Tendo como signatários a Federação Russa e a República da Crimeia, a 18 de Março de 2014 é assinado o Tratado da Adesão da Crimeia e Sebastopol à Federação Russa, passando a República da Crimeia e a Cidade de Sebastopol a ser duas subdivisões federais. Nesse mesmo dia, uma milícia pró-russa invade uma base militar perto da capital da Crimeia, matando um soldado ucraniano e um membro da defesa da Crimeia e aprisionando outros vinte soldados do país ucraniano. Esta situação levou Kiev a autorizar os seus soldados a usarem as armas de fogo para se defenderem das forças pró-russas. Contudo, de pouco ou nada serviu. A 24 de Março, tropas russas tomaram uma importante base naval em Feodosia e, perante a ameaça crescente, o Presidente interino da Ucrânia manda retirar as suas tropas da Crimeia. É nesse dia, também, que o rublo passa a circular oficialmente como moeda da Crimeia. 

Estavam, assim, dados os passos para o fim da pertença à Ucrânia da península da Crimeia. S. Finner define 5 características de um Estado: São populações territorialmente definidas, 

reconhecendo um supremo órgão de governo; Este órgão de governo é servido por uma função pública para concretizar decisões, e um serviço militar para o garantir pela força, se necessário, e proteger a associação de outras similarmente constituídas; o estado deve ser detentor de uma soberania, isto é, o Estado é reconhecido por outros estados como independente na sua ação sobre os seus súbditos (a sua população); idealmente, a população do estado forma uma comunidade de sentimento, baseada na autoconsciência de uma comum nacionalidade; a existência de taxas e benefícios distribuídos e partilhados pelos membros da comunidade. Conquanto do último caso não se discute, é certo que a Ucrânia tinha perdido os 4 primeiros pontos no que respeitava à República Autónoma da Crimeia. 

Certo é que, terminado todo o processo de anexação territorial, a Ucrânia não aceitava a situação e lança um decreto em que considera o território da península da Crimeia como “zona ocupada” pela Rússia, impondo restrições às viagens ao território. 

Naturalmente que as reações internacionais foram de uma condenação assertiva à atitude russa.

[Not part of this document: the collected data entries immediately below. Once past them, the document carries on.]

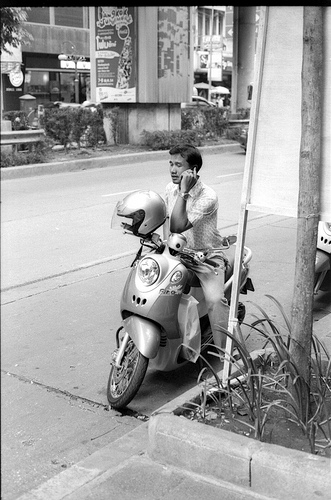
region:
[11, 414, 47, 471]
Small markings on the pavement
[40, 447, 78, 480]
Small markings on the pavement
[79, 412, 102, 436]
Small markings on the pavement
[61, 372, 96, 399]
Small markings on the pavement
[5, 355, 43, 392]
Small markings on the pavement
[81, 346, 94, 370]
Small markings on the pavement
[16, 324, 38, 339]
Small markings on the pavement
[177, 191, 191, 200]
a man's wristwatch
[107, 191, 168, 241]
a silver motorcycle helmet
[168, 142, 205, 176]
a man's short cut black hair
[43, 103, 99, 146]
a small bush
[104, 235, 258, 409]
a small motorbike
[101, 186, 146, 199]
a white street marking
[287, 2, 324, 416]
part of a long tree branch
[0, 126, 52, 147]
part of a guard rail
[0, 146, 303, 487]
part of a roadway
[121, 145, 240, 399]
a guy sitting on a scooter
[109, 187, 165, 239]
a silver and black scooter helmet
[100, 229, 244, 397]
a silver motor scooter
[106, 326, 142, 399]
the front wheel of a scooter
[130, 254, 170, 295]
the headlight of a scooter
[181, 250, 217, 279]
the handle of a scooter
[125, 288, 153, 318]
the vent of a scooter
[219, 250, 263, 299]
the backseat of a scooter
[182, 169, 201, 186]
a guy holding a phone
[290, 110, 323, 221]
a skinny little tree stump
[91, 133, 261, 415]
person sitting on motorcycle with cell phone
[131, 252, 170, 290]
headlight on front of motorcycle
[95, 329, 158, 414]
front black tire on front of motorcycle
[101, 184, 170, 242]
metal helmet on front of motorcycle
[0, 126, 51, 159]
metal fence barrier on side of street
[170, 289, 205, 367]
bag on motorcycle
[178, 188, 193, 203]
watch on wrist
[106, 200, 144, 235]
glass shield on front of motorcycle helmet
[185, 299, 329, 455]
plants on side of street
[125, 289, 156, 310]
three black holes on front of motorcycle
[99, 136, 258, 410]
A man on a scooter talking on his cell phone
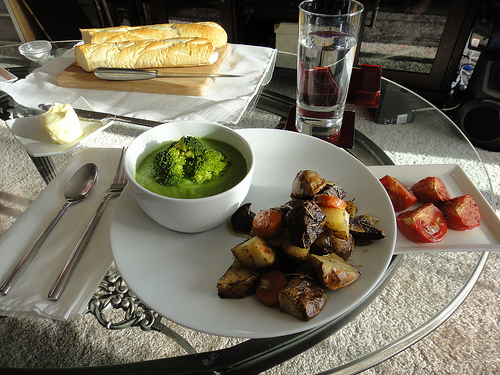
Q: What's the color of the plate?
A: White.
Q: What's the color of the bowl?
A: White.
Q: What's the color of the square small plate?
A: White.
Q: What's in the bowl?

Para além das sanções impostas pela União Europeia e Estados Unidos, a 27 de Março foi adotada a Resolução A/RES/68/262 da Assembleia Geral da ONU, onde, para além da negação da validade do passado referendo, é pedido aos Estados e Organizações Internacionais para não mudarem em nada no que respeita ao status da Crimeia ou da cidade portuária de Sebastopol no Mar Negro e abster-se de ações ou acordos que possam ser interpretados como tal. Também a NATO (historicamente, não muito favorável aos soviéticos) lembrou a Rússia – por intermédio do Secretário Geral – de que esta tinha obrigações estipuladas pela Carta das Nações Unidas, o Memorando de Budapeste de 1994, o Tratado de Amizade e Cooperação de 1997 entre o seu país e a Ucrânia. Enfim, por mais avisos feitos, a situação manteve-se até aos dias de hoje. 

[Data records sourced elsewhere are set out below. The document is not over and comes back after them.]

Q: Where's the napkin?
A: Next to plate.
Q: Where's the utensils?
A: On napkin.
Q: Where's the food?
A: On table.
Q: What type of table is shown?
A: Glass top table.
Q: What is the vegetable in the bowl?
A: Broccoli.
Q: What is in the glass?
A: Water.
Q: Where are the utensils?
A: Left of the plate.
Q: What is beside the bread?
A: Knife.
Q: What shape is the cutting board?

À luz do Direito Internacional, a Rússia agiu e continua a agir ilegalmente. As sanções europeias e americanas mantêm-se, pelo menos até junho de 2020. No entanto, apesar de condenações e sanções, a Rússia mantém o território da Crimeia sob a sua posse e manterá. Não é o primeiro nem será, certamente, o último caso em que um país poderoso faz o que beneficia o seu Estado em detrimento das leis internacionais. A Rússia, sedenta de se levantar da “vergonha” da queda da União Soviética, somada à sua veia expansionista secular, toma passos que estão de acordo com o que pretende e, apesar de amplamente contrariada e ameaçada, anexou a Península e ninguém pôde fazer nada. Cientes dos perigos de uma guerra no século XXI, os países não se atreveram a atacar um país como a Rússia, apenas por causa de um território.